How about a encrypted guest that wants to use software IOTLB?



Maybe a new section about security might make sense.

The question is about the necessarily
of duplicating platform specific feature detection into a device feature.
Historically the assumption drivers made was that
a device is exactly like driver: same physical address,
same permissions and ordering for memory accesses.

Nowdays some drivers make the assumptions about ordering
but not permissions and physical address.

We can't just ignore existing drivers, can we?


It can only work if both features were supported and advertised by devices. Consider the case that IOMMU is enable but iommu_platform is not, in this case:

1) we still can't recognize old guests, so it won't fail gracefully.

2) new guests can't work


It depends on how much we can gain from failing gracefully. I believe we don't want to force a software fallback. So I wonder how bad just let existing drivers fail and try to patch and backport the fixes without introducing new feature bits.
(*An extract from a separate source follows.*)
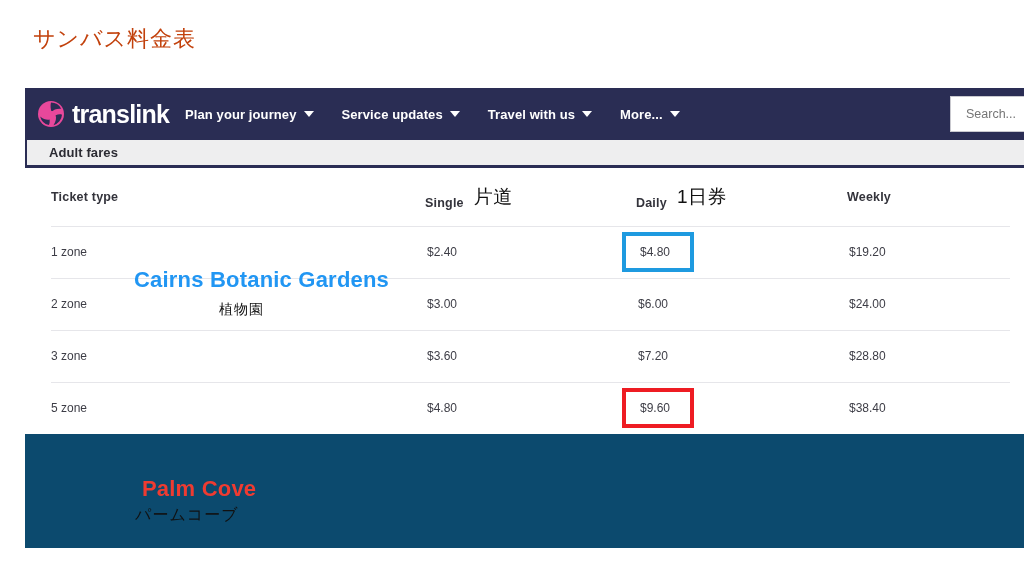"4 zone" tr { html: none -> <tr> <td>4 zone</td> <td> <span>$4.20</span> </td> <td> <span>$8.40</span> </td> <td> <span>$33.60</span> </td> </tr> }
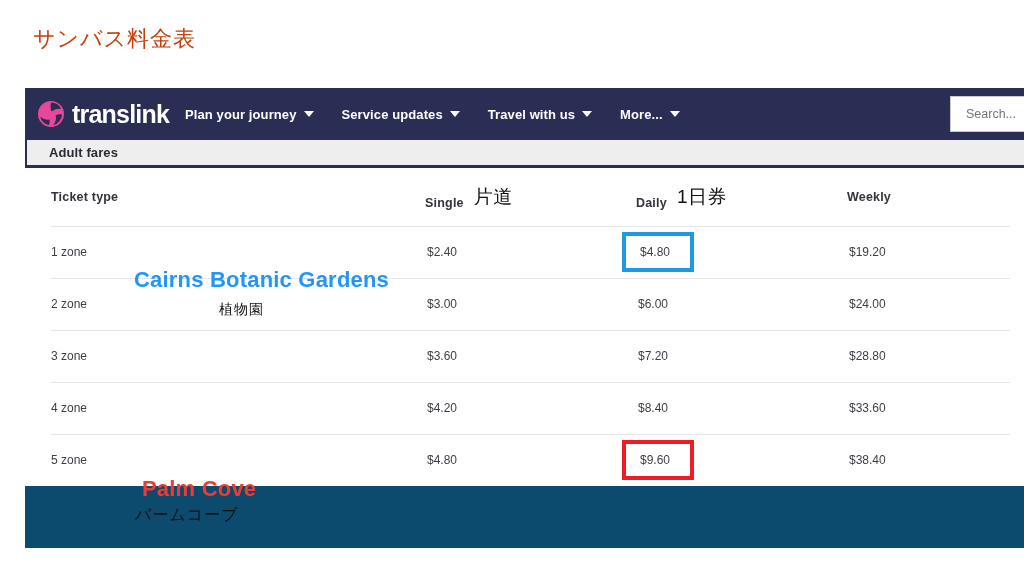"パームコーブ" .anno-palm-jp { font-size: 16px -> 24px }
With this we can offload those tasks to platform or configuration specific codes instead of our own.


Another question is whether or not we need two separate feature bits. E.g when should we set one bit but not for another?


So a device needs to know what it's dealing with, to
either fail gracefully or recover by a software fallback.


Thanks
All good questions, though I'm not sure whether they mean we
need to add some text to the spec. Suggestions about
what should be documented?


Maybe it's better to clarify the suggestion for hardware or mixed implementations.